Ya turns yer back fer justa minute ...
By joe
- 2 minutes read - 370 words[in his best Brooklyn accent] … and stuff happens. /. linked to a story on supercomputing procurement. The article is in the New York Times, and it is worth a read.
Short version is that the procurement appears to have been decided 4 years in advance, and the NSF will give the DOE the machine. Well, this assumes that the reporting is in fact correct. My own experience with various media interactions tends to suggest that misquoting/rewording and semantic shift are the norm, not the exception. Which unfortunately means that there may be information buried within the report, but separating fact from … well … creative writing to sell newspapers/advertisements, may be a difficult proposition. That said, some blog posters, who, when given the opportunity, provide unfiltered, undigested, raw information to the world, had an interesting take on things. Again, assuming the NYT quoted this correctly, without any rewording/editing (which is a stretch).
Heh… Ya know, this deterministic bidding sounds really nice. How can my company get into this? Just two weeks ago, we lost a bid it looks like we would have been likely to win had our email gotten to the right person. Thats too much chance for me. Determinism reduces risk. Yeah, thats the ticket. Well that other bit about the relatively poor NSF buying the relatively well off DOE a machine … Whats next, the department of education buying 3D baggage scanners for homeland security? I’ve got a dumb idea here. Really quite silly. Why not give the NSF more money. Specifically money to invest in new supercomputing technologies. And to help invest in SBIR or similar projects in supercomputing, to encourage development of, I dunno, accelerator based machines.
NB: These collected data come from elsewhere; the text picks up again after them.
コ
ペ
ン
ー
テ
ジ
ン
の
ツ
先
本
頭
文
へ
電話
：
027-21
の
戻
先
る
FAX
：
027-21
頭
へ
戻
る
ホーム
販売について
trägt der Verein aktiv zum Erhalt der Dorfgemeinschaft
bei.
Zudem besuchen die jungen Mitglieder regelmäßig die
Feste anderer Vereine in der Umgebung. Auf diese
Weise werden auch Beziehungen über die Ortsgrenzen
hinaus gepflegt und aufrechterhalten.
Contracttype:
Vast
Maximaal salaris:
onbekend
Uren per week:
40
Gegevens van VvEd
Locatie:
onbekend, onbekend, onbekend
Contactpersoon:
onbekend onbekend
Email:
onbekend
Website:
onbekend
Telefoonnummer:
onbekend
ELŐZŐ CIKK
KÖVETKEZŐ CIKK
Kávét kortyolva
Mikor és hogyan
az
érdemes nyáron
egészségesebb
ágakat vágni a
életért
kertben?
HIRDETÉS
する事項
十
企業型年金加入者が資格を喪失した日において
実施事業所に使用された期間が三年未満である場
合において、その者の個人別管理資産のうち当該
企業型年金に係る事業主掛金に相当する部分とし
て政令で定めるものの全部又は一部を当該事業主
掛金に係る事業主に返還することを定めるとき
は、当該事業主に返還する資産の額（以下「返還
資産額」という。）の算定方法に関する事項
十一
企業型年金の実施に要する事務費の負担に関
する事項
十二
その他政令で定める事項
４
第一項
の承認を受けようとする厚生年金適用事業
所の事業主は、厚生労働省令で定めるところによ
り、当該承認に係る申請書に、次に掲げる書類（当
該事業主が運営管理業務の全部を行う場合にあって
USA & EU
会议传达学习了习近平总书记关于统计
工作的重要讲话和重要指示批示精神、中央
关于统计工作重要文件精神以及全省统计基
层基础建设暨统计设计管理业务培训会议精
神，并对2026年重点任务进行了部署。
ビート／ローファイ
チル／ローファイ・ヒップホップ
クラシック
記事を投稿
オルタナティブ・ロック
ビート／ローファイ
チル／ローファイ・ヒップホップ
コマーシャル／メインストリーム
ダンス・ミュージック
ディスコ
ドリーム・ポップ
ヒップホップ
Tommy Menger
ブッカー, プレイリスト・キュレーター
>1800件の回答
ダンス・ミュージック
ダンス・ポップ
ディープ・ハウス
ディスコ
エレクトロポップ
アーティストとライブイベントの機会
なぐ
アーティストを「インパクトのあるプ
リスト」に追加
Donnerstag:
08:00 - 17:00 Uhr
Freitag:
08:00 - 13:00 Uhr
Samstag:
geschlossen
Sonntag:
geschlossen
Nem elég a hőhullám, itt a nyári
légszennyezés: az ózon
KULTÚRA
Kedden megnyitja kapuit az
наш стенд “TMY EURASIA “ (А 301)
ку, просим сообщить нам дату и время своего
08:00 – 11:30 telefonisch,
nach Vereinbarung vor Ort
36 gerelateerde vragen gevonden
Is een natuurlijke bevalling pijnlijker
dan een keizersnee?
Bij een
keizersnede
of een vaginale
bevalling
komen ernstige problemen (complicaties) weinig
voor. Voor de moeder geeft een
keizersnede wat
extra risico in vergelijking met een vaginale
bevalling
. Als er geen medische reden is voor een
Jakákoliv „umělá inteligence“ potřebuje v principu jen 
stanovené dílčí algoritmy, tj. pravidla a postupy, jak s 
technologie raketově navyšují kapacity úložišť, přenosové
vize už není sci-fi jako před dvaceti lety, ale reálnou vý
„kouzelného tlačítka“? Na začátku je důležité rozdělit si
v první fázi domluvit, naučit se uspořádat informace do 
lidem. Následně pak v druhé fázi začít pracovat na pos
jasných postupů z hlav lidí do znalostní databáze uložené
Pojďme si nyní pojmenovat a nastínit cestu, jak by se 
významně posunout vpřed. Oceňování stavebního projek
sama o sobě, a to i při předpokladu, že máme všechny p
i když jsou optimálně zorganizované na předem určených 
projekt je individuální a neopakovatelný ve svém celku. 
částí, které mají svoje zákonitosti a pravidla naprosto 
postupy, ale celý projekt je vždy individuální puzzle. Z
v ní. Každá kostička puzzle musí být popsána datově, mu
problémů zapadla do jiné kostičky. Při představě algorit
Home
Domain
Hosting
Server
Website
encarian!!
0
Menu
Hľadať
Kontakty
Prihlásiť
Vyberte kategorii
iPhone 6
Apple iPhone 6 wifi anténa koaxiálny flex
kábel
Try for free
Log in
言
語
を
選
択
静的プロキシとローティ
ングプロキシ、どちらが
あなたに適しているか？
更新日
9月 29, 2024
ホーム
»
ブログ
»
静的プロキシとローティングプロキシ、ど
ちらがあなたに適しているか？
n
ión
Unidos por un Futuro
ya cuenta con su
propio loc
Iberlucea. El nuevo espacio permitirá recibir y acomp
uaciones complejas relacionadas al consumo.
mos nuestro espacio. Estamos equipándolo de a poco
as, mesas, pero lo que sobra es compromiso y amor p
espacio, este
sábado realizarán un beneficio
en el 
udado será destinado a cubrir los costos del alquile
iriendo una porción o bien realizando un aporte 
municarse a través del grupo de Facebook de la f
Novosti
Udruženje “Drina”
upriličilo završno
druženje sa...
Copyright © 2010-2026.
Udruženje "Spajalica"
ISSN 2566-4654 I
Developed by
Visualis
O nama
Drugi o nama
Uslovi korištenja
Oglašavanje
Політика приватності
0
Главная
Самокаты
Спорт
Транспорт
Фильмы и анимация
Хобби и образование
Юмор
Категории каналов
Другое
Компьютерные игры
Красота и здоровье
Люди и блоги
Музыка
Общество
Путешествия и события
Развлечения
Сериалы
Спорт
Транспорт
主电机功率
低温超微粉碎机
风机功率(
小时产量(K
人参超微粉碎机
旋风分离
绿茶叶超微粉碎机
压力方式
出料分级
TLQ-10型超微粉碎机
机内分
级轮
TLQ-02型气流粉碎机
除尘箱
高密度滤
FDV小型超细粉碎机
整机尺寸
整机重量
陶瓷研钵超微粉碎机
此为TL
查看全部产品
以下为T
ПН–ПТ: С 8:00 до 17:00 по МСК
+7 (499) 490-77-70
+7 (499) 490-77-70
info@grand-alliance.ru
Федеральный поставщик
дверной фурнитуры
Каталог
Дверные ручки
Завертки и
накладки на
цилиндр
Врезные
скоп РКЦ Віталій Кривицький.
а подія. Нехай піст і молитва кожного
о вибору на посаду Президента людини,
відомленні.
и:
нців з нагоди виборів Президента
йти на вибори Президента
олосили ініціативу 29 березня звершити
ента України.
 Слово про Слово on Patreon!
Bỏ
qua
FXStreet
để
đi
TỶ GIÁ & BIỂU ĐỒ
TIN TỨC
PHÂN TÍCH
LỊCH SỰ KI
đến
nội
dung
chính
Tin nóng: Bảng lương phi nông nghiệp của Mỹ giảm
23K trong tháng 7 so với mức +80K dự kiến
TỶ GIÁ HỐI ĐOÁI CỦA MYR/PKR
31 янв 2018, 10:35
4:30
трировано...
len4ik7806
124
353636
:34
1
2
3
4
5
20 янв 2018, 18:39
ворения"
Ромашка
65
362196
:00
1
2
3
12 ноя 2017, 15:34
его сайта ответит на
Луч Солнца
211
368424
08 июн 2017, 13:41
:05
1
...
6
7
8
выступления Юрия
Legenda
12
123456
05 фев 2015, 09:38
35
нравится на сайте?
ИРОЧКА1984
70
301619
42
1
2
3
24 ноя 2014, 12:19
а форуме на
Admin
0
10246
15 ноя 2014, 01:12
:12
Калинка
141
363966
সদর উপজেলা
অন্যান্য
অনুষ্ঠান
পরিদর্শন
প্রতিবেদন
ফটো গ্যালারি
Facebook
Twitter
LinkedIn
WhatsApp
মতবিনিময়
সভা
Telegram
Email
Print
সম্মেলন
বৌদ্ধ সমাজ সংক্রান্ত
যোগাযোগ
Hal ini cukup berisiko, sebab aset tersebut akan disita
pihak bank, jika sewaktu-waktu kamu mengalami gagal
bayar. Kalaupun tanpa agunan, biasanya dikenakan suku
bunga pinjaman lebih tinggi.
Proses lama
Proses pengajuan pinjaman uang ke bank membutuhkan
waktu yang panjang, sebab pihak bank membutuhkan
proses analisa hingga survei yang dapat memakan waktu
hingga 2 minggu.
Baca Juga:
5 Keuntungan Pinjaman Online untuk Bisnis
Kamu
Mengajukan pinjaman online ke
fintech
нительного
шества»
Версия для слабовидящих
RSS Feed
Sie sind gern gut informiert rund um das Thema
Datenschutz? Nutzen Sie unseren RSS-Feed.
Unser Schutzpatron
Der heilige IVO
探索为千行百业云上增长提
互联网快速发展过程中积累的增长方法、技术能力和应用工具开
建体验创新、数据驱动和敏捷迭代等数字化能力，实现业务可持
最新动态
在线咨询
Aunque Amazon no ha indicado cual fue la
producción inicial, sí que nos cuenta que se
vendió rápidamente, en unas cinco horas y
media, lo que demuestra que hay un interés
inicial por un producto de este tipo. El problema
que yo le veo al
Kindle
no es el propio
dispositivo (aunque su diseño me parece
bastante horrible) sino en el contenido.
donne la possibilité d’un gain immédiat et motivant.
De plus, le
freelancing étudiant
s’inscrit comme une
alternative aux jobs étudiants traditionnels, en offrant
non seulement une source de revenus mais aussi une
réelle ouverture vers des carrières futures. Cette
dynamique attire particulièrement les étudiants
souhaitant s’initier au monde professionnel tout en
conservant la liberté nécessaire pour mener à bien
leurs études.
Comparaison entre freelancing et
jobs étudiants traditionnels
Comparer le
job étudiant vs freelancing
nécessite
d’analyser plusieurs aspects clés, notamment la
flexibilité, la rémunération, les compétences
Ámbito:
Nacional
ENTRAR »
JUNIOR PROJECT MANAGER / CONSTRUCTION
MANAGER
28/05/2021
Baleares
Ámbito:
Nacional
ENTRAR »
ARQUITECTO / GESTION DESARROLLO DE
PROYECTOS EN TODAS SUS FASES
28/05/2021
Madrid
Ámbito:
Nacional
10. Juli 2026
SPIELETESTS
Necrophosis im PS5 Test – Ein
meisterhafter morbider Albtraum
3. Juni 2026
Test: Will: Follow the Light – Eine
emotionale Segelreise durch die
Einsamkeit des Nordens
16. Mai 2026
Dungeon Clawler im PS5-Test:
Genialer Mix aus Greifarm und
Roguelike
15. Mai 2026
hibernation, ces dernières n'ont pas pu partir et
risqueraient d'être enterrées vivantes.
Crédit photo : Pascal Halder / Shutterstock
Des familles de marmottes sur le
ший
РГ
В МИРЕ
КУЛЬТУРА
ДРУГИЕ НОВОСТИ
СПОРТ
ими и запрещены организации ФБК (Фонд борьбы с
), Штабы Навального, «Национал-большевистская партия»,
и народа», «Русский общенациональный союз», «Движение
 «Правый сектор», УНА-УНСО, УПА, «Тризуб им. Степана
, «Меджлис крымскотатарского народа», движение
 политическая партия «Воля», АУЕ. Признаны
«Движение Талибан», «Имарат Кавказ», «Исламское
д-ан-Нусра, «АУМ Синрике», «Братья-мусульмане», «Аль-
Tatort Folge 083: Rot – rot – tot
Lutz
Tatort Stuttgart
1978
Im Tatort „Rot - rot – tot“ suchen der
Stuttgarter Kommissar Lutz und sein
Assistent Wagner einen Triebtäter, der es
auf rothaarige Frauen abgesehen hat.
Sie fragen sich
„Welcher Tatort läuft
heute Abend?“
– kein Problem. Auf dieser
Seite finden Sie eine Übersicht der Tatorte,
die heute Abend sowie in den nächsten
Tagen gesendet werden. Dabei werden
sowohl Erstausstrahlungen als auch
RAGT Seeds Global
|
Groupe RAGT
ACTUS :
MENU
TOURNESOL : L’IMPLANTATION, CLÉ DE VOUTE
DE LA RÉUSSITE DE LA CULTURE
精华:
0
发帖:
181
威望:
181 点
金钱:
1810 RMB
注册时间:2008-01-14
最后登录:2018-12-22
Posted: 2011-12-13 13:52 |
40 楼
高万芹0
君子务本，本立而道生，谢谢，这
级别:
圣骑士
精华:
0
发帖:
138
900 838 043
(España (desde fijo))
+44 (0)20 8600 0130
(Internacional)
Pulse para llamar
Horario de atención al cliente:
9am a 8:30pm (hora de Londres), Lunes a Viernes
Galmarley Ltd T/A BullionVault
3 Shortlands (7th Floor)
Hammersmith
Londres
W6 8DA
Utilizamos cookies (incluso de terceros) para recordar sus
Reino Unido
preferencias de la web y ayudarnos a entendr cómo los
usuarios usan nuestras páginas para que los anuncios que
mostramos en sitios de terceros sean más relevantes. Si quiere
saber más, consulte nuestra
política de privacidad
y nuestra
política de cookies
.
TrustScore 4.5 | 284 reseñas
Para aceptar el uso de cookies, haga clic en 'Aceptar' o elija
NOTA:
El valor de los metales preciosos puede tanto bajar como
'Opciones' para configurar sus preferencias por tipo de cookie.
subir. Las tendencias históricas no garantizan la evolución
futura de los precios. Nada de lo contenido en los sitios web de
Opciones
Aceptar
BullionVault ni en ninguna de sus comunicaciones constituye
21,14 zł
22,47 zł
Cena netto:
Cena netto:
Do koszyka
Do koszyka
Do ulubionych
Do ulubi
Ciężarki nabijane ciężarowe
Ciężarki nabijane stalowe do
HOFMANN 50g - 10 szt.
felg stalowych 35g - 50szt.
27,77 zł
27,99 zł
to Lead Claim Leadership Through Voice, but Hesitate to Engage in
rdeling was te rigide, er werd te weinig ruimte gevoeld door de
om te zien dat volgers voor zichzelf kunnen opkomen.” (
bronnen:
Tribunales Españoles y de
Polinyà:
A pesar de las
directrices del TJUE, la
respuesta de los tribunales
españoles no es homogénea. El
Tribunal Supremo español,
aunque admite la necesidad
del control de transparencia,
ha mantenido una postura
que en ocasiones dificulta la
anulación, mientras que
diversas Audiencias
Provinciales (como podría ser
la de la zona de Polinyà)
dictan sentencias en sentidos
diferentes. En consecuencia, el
The idea behind that is to fill a fundamental void in the funding of such things, as the venture money appears to be focused on following herds into “Web N+1”. And while we are at it, why not do the same thing with the DOE, so that focused projects can be pursued in a manner that will be additive to the GDP, by creating incentives for small companies to develop products. Yeah, a dumb idea. $0.2B here, $0.4B there , and soon you are talking real supercomputers.